Morneau hatte am Montagabend erklärt, angesichts der «nächsten Phase» im Kampf gegen die Corona-Pandemie und ihre wirtschaftlichen Auswirkungen sei es «Zeit für einen neuen Finanzminister». Auch sein Mandat als Parlamentsabgeordneter werde er niederlegen.

Der Prozess der wirtschaftlichen Erholung von der Corona-Krise werde "viele Jahre" dauern, sagte Morneau. Es sei die richtige Zeit für einen Finanzminister, der die Krisenstrategie der Regierung "auf dem langen und herausfordernden "Weg, den wir vor uns haben", weiterverfolgen könne.

Er wolle sich stattdessen als Generalsekretär der Organisation für wirtschaftliche Zusammenarbeit und Entwicklung (OECD) bewerben, kündigte Morneau weiter an. Morneau leitete das Finanzministerium in Ottawa seit 2015.

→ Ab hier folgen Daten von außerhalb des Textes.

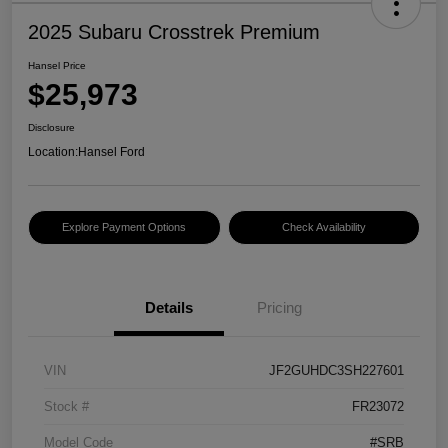
2025 Subaru Crosstrek Premium
Hansel Price
$25,973
Disclosure
Location:
Hansel Ford
Explore Payment Options
Check Availability
Details
Pricing
VIN
JF2GUHDC3SH227601
Stock #
FR23072
Model Code
#SRB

Kanadische Medien hatten vergangene Woche von tiefgreifenden Meinungsverschiedenheiten zwischen Morneau und Trudeau in der Krisenbekämpfung berichtet. Das kanadische Haushaltsdefizit lag zuletzt bei mehr als 340 Milliarden kanadischen Dollar (rund 216 Milliarden Euro).

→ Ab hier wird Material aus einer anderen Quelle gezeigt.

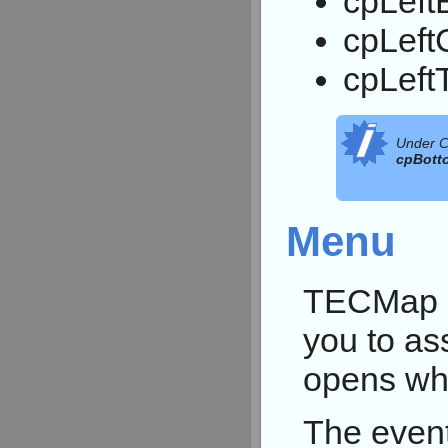
cpLeft
cpLeft
cpLeft
Under C
cpBott
Menu
TECMap p
you to as
opens whe
The event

Hinzu kam, dass die kanadische Ethik-Kommission ihre Überprüfung eines umstrittenen Regierungsauftrags an eine Wohltätigkeitsorganisation auf Morneaus Ministerium ausweitete. Trudeaus Regierung hatte Ende Juni die Organisation WE Charity mit der Umsetzung eines 900 Millionen kanadische Dollar umfassenden Regierungsprogramms beauftragt. Im Zuge des Programms werden Studenten, die während der Corona-Pandemie Freiwilligenarbeit für gemeinnützige Organisationen leisten, Zuschüsse von bis zu 5000 kanadischen Dollar gewährt.

Die Opposition hatte die Vergabe kritisiert, weil Trudeau und mehrere seiner Familienangehörigen in der Vergangenheit von WE Charity als Redner eingeladen worden waren. Trudeaus Mutter, sein Bruder und seine Ehefrau erhielten Honorare in Höhe von insgesamt knapp 300.000 kanadischen Dollar von der Organisation. Die Gründer von WE Charity haben sich mittlerweile wegen der anhaltenden Kritik aus der Vereinbarung zurückgezogen.

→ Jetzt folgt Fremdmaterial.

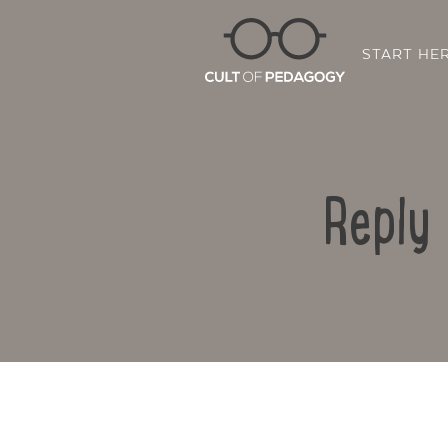
START HE
Reply 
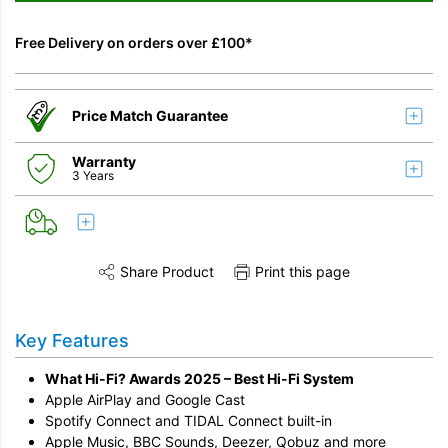
Free Delivery on orders over £100*
Price Match Guarantee
Warranty
3 Years
Share Product
Print this page
Share this product on Twitter
Share this product on Facebook
Share this vi
Key Features
What Hi-Fi? Awards 2025 – Best Hi-Fi System
Apple AirPlay and Google Cast
Spotify Connect and TIDAL Connect built-in
Apple Music, BBC Sounds, Deezer, Qobuz and more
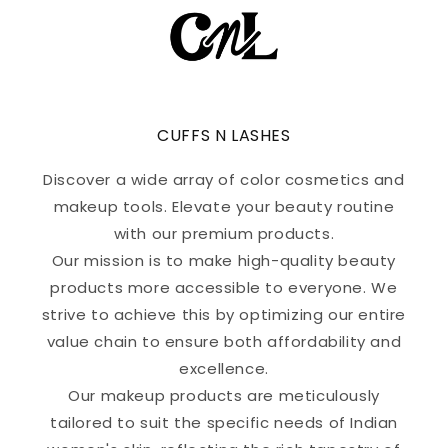
CUFFS N LASHES
Discover a wide array of color cosmetics and
makeup tools. Elevate your beauty routine
with our premium products.
Our mission is to make high-quality beauty
products more accessible to everyone. We
strive to achieve this by optimizing our entire
value chain to ensure both affordability and
excellence.
Our makeup products are meticulously
tailored to suit the specific needs of Indian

Morneaus Name tauchte in dem Skandal auf, als herauskam, dass er erst kürzlich rund 41.000 kanadische Dollar an Spesen an WE Charity zurückgezahlt hatte, die er und seine Familie für zwei humanitäre Reisen im Jahr 2017 erhalten hatten. Zudem räumte er öffentlich ein, dass eine seiner Töchter bei der Organisation beschäftigt ist und eine weitere ehrenamtlich für sie arbeitet. Die Opposition hatte daraufhin den Rücktritt des Finanzministers verlangt.

Die oppositionellen Konservativen und Neuen Demokraten bezeichneten den Rücktritt Morneaus am Montag als ein Zeichen dafür, dass die Regierung von Trudeau «im Chaos» stecke. Der Finanzminister sei dabei zum Sündenbock gemacht worden.